If the answer to a lawless president is a cowardly and corrupt congress, then god help us. Economic policy simply cannot be trusted to politicians whose only incentive is re-election and serving campaign donors

jacobolus 2 days ago | parent [-]

That's true for every aspect of US government and society; having policy set by an elected legislature answerable to the people is how democracy works. If you want things to function better, start electing people who behave honorably and act in good faith and start demanding accountability from your representatives when they don't.

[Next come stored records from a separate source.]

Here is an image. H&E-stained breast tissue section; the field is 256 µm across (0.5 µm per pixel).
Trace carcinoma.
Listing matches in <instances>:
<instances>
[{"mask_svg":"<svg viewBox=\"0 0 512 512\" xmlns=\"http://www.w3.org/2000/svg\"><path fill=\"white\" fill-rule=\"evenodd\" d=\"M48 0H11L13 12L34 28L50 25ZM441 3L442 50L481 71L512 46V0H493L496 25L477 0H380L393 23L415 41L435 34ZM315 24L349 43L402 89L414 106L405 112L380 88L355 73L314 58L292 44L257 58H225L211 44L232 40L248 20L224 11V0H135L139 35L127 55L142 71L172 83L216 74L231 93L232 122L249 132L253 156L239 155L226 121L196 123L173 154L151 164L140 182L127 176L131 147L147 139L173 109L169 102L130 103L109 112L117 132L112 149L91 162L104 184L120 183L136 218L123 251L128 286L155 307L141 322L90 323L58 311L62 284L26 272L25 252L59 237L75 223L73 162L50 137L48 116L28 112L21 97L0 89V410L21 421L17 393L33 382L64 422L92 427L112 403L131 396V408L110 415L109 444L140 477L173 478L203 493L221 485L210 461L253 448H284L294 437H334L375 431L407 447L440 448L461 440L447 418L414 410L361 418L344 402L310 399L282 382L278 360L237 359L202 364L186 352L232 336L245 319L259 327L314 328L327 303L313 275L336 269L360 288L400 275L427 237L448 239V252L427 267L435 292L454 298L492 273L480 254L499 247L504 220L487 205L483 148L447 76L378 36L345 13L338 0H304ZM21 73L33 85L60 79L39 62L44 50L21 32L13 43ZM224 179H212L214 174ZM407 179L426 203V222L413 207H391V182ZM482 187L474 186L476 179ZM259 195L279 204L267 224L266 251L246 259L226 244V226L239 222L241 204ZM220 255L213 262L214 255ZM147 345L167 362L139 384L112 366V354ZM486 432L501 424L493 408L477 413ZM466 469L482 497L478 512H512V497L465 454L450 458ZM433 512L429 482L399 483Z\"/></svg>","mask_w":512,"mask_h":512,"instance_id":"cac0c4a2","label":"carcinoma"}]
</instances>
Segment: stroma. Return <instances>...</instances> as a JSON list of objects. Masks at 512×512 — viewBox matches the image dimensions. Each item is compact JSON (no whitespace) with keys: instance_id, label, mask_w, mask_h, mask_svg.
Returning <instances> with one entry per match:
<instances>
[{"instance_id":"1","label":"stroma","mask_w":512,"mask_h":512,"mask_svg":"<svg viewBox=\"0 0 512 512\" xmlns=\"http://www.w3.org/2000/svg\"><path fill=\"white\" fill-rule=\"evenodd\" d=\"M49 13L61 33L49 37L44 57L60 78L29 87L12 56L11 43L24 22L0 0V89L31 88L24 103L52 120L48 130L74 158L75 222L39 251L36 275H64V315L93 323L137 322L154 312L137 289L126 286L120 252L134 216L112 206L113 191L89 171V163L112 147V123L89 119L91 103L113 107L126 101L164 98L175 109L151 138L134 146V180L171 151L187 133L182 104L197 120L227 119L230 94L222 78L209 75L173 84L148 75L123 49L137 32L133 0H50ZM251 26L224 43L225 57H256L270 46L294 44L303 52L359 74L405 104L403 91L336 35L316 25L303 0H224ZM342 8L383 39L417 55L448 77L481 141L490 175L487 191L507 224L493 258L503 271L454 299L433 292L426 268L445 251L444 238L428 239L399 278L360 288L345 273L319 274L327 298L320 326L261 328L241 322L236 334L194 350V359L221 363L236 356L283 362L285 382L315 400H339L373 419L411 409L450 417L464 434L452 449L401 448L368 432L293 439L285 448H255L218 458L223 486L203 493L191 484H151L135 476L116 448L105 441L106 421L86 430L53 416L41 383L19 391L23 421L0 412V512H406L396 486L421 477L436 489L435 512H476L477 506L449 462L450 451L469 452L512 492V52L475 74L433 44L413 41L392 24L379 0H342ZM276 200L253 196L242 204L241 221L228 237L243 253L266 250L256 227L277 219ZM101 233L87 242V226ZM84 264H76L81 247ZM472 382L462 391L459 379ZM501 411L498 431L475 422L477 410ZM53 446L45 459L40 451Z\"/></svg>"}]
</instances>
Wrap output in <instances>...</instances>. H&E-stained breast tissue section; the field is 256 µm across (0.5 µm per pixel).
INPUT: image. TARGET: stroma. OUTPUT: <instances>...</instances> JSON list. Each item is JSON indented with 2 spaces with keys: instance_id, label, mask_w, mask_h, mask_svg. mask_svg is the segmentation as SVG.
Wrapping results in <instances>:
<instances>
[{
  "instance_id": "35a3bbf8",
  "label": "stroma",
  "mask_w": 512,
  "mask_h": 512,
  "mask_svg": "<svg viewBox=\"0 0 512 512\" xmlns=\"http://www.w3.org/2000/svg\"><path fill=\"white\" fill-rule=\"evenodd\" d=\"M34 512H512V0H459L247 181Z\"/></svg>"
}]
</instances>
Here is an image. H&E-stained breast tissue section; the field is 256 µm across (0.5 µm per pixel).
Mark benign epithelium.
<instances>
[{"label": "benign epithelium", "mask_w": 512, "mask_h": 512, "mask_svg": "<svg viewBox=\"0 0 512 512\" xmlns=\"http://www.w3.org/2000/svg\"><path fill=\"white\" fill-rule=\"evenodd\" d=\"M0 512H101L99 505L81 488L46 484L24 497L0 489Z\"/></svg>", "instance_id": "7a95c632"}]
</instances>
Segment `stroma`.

(Also, don't get your hopes up about the Federal Reserve in the current climate. Just like the Supreme Court or the FBI or the EPA or the NIH, the Federal Reserve is only as good as the people in charge, and Trump is doing what he can to seize control and abuse its powers for personal gain.)

philwelch 2 days ago | parent | prev [-]

The Trade Expansion Act of 1962, which is still current statutory law, empowers the president to set tariffs. There’s an argument that Congress didn’t have the power to pass that law, but they did.

jacobolus 2 days ago | parent [-]

In my understanding, this is only applicable when "an article is being imported into the United States in such quantities or under such circumstances as to threaten or impair the national security". But "national security" is pretextual in this case.

philwelch 2 days ago | parent [-]

National security is one of the primary motivations for wanting to protect American industry in the first place; it’s hardly pretextual. And even if it was, the law states that whether or not national security is threatened is up to the judgment of the Secretary of Commerce.